One of the winners was the José María Morelos y Pavón kindergarten in El Nacimiento, an Indigenous community in the southern state of Chiapas. The school, in a poor part of Mexico, intended to use part of the money to build a new roof and donate 14 million pesos ($660,000) to help the local community.

Their win soon turned to a nightmare. On November 21, Mexican media reported that at least 28 families whose children went to the kindergarten had been forced to flee, due to a criminal group trying to claim the money.

“We won 20 million pesos but the paramilitary gang, the Petules, said the money was for them to buy weapons and we didn’t agree,” Melesio López Gómez, a representative for the families, told the press.

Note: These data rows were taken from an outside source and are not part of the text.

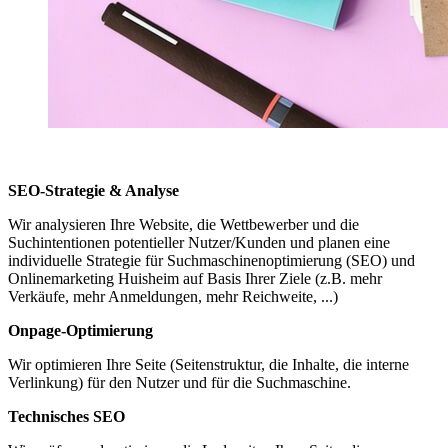
SEO-Strategie & Analyse
Wir analysieren Ihre Website, die Wettbewerber und die
Suchintentionen potentieller Nutzer/Kunden und planen eine
individuelle Strategie für Suchmaschinenoptimierung (SEO) und
Onlinemarketing Huisheim auf Basis Ihrer Ziele (z.B. mehr
Verkäufe, mehr Anmeldungen, mehr Reichweite, ...)
Onpage-Optimierung
Wir optimieren Ihre Seite (Seitenstruktur, die Inhalte, die interne
Verlinkung) für den Nutzer und für die Suchmaschine.
Technisches SEO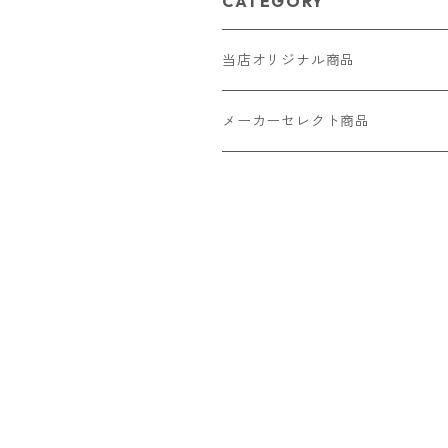
CATEGORY
当店オリジナル商品
レザー（革）
メーカーセレクト商品
ロングウォレット
ストラップ
財布・キーケース・カードケース
ショートウォレット
キーホルダー・チャーム
コインケース
ドール
アクセサリー
ハーフウォレット
バッグ
ドール服 22cm用
ピアス
ニット・布製品
腕時計
名刺入れ
カードケース・名刺入れ
ドール服 27cm用
ネックレス・ペンダント
トートバッグ
メンズ
パラコード
バッグ
お守りケース Lサイズ
長財布
ドール服 22cm・27cm
リング・指輪
雑貨
レディース
キーホルダー
クラフトバンド
ペット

SEE ALSO: Children Extorting Classmates, Teachers in Mexico Schools

Another community member, Marcelo Santiz López, said that he was shot by a member of the gang and that the Petules had stolen the credit card for the bank account on which the money was kept, as well as a large sum of cash.

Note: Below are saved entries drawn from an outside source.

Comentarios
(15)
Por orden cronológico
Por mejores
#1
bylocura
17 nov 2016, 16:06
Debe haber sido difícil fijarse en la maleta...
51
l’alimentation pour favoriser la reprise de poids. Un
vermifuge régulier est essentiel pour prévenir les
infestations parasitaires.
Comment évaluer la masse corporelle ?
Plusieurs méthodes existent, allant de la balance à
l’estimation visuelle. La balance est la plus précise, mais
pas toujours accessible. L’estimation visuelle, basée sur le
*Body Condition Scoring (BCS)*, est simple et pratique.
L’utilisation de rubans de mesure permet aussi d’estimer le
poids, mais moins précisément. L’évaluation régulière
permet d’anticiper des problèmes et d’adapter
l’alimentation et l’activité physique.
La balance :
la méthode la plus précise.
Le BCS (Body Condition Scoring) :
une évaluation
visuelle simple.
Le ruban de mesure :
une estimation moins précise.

During a protest by the families in San Cristóbal de las Casas, López Gómez confirmed that they left their lands in October after months of death threats and attacks. This caused them to also reportedly lose over 250 heads of cattle, as well as harvests of beans and corn on which the community is dependent.

The community filed reports with the Attorney General’s Office of Chiapas and prosecutors for Indigenous affairs in the city of Ocosingo but has allegedly received no response.  

InSight Crime Analysis

In a country where extortion has grown to rampant proportions during the COVID-19 pandemic, publicly announcing the identities of these vulnerable raffle winners was predictably going to backfire.

Such disclosures are admittedly required by law to ensure the transparency of state-sponsored lottery proceedings and to avoid fraud. Numerous other private lotteries, though, protect the anonymity of their winners.

But the sale of the presidential plane, and subsequent raffle, received so much coverage and criticism that it would predictably attract the attention of criminal groups.

SEE ALSO: Self-Defense Group Emerges After Criminal Attacks in Chiapas, Mexico

Schools have repeatedly been targeted by criminal groups in Mexico for extortion payments, robberies or for child recruitment.

The Petules are well-known around Ocosingo, the municipality where the school is based. The group was founded in the 1990s as a paramilitary unit to resist the spread of socialist organizations, such as the Zapatista Army of National Liberation (Ejército Zapatista de Liberación Nacional – EZLN), according to a profile by La Silla Rota.

Since then, they have been linked to extortion, homicide, illegal land grabs, drug trafficking and human trafficking.

Such a defenseless target as a kindergarten publicly obtaining a large windfall in their very backyard must have seemed like Christmas came early for the Petules.